Waiting for Care, Not Management


Tim Gilmer

As I write this, I’m waiting … waiting for an insurance pre-authorization for an MRI. During a cystoscopy a few days ago, my urologist discovered a mass in my urethra that is potentially malignant. On the other hand, it might be a benign, chronic abscess. Whatever it is, I want it out of me, but the insurance company is taking its sweet time to consider whether an MRI, followed by surgery, is “cost-effective.”

The insurance company doesn’t actually do the considering. They contract with another company, American Imaging Management, which will tell them if they should approve the MRI or not. This is the American way of doing what is referred to as “health care,“ a system where doctors must be subservient to the almighty dollar. Cost is primary; care secondary. As I wait to hear if I have cancer or not, the management model, which takes much longer to run its twisted course than a doctor’s order, makes me very anxious.

I think back to my lifelong friend, Loon, who got trapped in the management model when he was told he had metastatic mel¬anoma, a deadly cancer. He died in 2010 after a year-long battle, but I still hear his voice on the phone, saying, “I’m lying here in the hospital fighting for my life, waiting … waiting for my cancer treatment, but no doctors or nurses or technicians are here to do anything because it’s the weekend, and next Monday is a holiday. So I have to wait three extra days because no one is working.” Three days is a long time to wait when your life hangs in the balance.

• • • • •

◆ ASSIGNMENT A ◆
In the essay on waiting for care, copy the text between "The insurance company doesn’t" and "me very anxious.", inclusive, substituting "bottom line" for "almighty dollar".
◆ ASSIGNMENT B ◆
According to the essay on waiting for care, why did Loon have to wait three extra days for his cancer treatment?
◆ ASSIGNMENT C ◆
Continue the essay on waiting for care from where it stops.

◆ ENTRIES SHOWN ◆
• • • • •

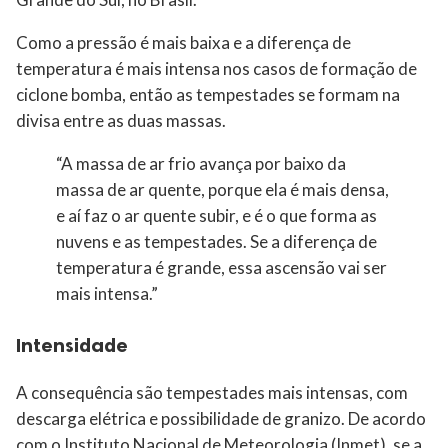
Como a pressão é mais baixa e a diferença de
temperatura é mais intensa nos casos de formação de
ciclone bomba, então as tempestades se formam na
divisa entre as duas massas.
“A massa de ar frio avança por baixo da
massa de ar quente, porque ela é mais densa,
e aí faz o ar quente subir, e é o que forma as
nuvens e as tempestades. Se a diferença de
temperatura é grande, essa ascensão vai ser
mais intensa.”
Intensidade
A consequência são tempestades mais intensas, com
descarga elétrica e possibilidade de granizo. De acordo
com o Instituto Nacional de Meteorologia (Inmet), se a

• • • • •

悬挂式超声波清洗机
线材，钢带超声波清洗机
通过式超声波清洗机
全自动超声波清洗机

• • • • •

◆ RESPONSE AREA A ◆
The insurance company doesn’t actually do the considering. They contract with another company, American Imaging Management, which will tell them if they should approve the MRI or not. This is the American way of doing what is referred to as “health care,“ a system where doctors must be subservient to the bottom line. Cost is primary; care secondary. As I wait to hear if I have cancer or not, the management model, which takes much longer to run its twisted course than a doctor’s order, makes me very anxious.

◆ RESPONSE AREA B ◆
It was the weekend, and the following Monday was a holiday, so no doctors, nurses or technicians were working to give him treatment.

◆ RESPONSE AREA C ◆
While I wait, the management company, AIM, is deciding whether I need an MRI followed by surgery based on what is called “best practices.” Best practices is another misleading health care term. If you are like me, a 72-year old paraplegic with a neurogenic bladder who has had to self-catheterize five times per day every day for the last 30 years in order to pee, there is no information on “best practices” for your demographic — because no such group is recognized. Doing the math, if there were such a group, each person in the group would have self-cathed about 54,750 times. You think AIM’s cost managers have a lot of stats based on best practices for that group?

Just who are these managers and why do we have them? To me, the main reason we have health care managers is that legislators who want to pay less taxes have decided that health care cost management is the way they can get those taxes back in their pockets. Most, but not all of them, share a political worldview based on conserving wealth — mostly theirs. To them, health care for all Americans is blasphemy. You may remember that they tried to ram a “health care” bill through Congress in record time earlier this year. Now they are doing it again but calling it a “tax cut.”

Personally, I would call it a health care cut — not a tax cut — and I’m quite certain it’s based on worst practices.